La dépression, encore un tabou dans de nombreux pays

La dépression est un enjeu de santé publique et l’Organisation mondiale de la santé compte démultiplier les moyens pour lutter contre ce trouble mental qui fait de plus en plus de victimes dans le monde. Grâce à une nouvelle campagne baptisée « Dépression : parlons-en », l’autorité sanitaire s’attaque à un problème qui concerne 300 millions de personnes dans le monde, dont la plupart ne sont pas soignées convenablement.

Pas soignés, voire même pas diagnostiqués. Dans de nombreux pays, la dépression est encore un tabou et ceux qui en souffrent peuvent être mis à l’écart. « La stigmatisation continuelle associée à la maladie mentale a été la raison pour laquelle nous avons décidé d’appeler la campagne ‘Dépression, parlons-en’ », indique d’ailleurs le Dr Shekhar Saxena, directeur du département Santé mentale de l’OMS, dans un communiqué. « Pour celui ou celle ayant une dépression, le fait de parler à une personne de confiance est souvent le premier pas vers le traitement et la guérison ».

18 % de cas de dépression en plus depuis 2005

Encore faut-il que les États aient déployé les moyens suffisants à la prise en charge de ces patients.
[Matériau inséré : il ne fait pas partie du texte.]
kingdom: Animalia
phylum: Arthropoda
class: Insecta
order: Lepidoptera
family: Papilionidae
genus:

L’OMS note en effet un besoin urgent d’accroître les investissements pour l’accompagnement des personnes dépressives. « Dans de nombreux pays, il n’y a que peu ou pas d’aide pour les personnes ayant des troubles de santé mentale. Même dans les pays à revenu élevé, près de 50 % des personnes ayant une dépression ne sont pas traitées ».

Grâce à cette campagne, l’OMS met également l’accent sur un autre enjeu de ce trouble mental : les liens étroits entre la dépression et diverses maladies non-transmissibles comme le diabète ou certaines cardiopathies. Et puisque la dépression fait de plus en plus de victimes – l’OMS a noté une progression de 18 % du nombre de cas entre 2005 et 2015 –, l’organisation engage les États à ne pas sous-estimer cette urgence et à mettre en place les moyens nécessaires à une vraie lutte contre la dépression.